Après être revenu sur son énorme défaillance à Roland‐Garros et son travail à la suite de cette désillusion, Jannik Sinner, interviewé par le magazine Vogue avant le début de Wimbledon, a également été interrogé sur sa relation avec ses proches, qui ne le suivent pas à la trace comme cela est par exemple le cas avec d’autres joueurs. Extrait.
Comment ta famille décide‐t‐elle si elle va venir ou non sur un tournoi ? As‐tu des superstitions concernant le fait qu’ils arrivent trop tôt ?
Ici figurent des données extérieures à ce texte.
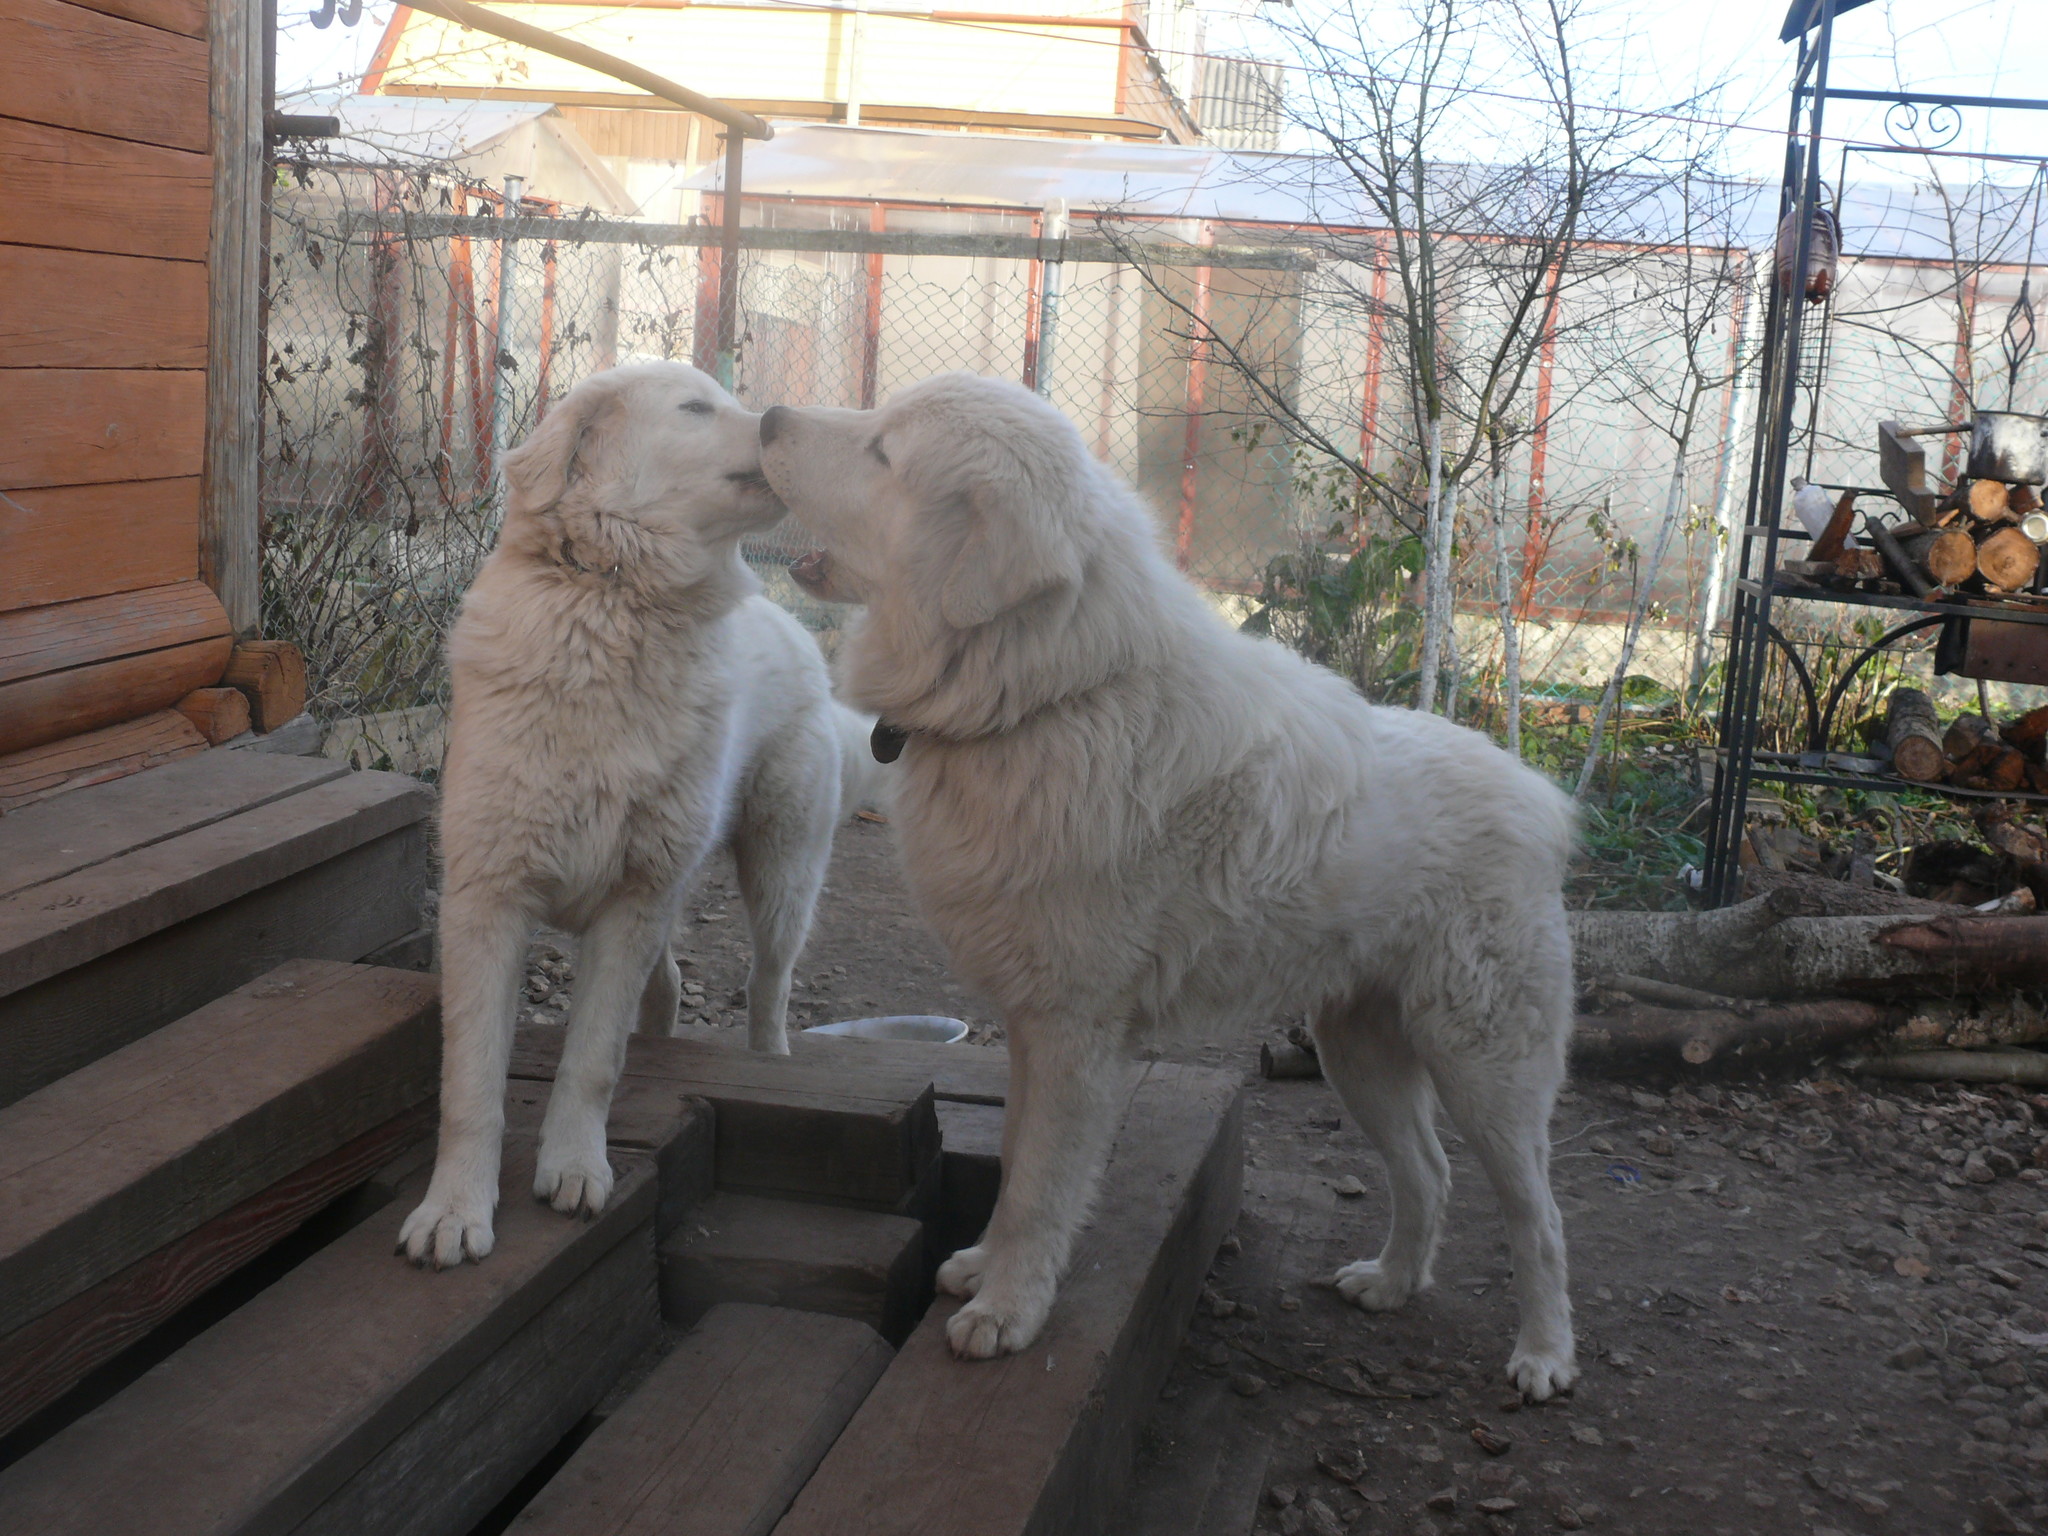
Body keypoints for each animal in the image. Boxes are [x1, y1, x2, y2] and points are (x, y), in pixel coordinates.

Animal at [400, 362, 871, 1268]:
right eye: (695, 409)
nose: (777, 421)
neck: (615, 601)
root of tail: (798, 630)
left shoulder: (630, 902)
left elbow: (591, 1059)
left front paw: (575, 1168)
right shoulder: (490, 900)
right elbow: (470, 1082)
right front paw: (455, 1210)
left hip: (777, 875)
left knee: (768, 986)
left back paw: (771, 1061)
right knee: (674, 985)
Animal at [759, 373, 1580, 1399]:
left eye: (882, 452)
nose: (763, 418)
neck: (1045, 697)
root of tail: (1542, 797)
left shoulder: (1074, 1034)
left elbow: (1039, 1189)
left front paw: (1008, 1312)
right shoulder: (1034, 1025)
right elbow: (1021, 1158)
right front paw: (986, 1272)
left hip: (1487, 1072)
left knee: (1538, 1220)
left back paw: (1545, 1357)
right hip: (1358, 1053)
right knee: (1428, 1174)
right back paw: (1391, 1284)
Jannik SINNER : Non, je n’en ai pas. Je pense qu’ils me laissent simplement tranquille pour que je puisse faire ce que j’ai à faire. J’ai mon travail, et eux ont le leur, tu vois. Je sais ce qui est le mieux pour moi et ce que je dois faire. Ils s’y connaissent en tennis, bien sûr, mais pas autant que moi, car ils n’y ont jamais joué [rires]. C’est aussi comme ça que nous fonctionnons en famille. Nous aimons nous soutenir les uns les autres, mais nous nous laissons aussi de l’espace. Et quand nous sommes à la maison, nous ne parlons jamais de tennis — nous parlons toujours d’autres choses.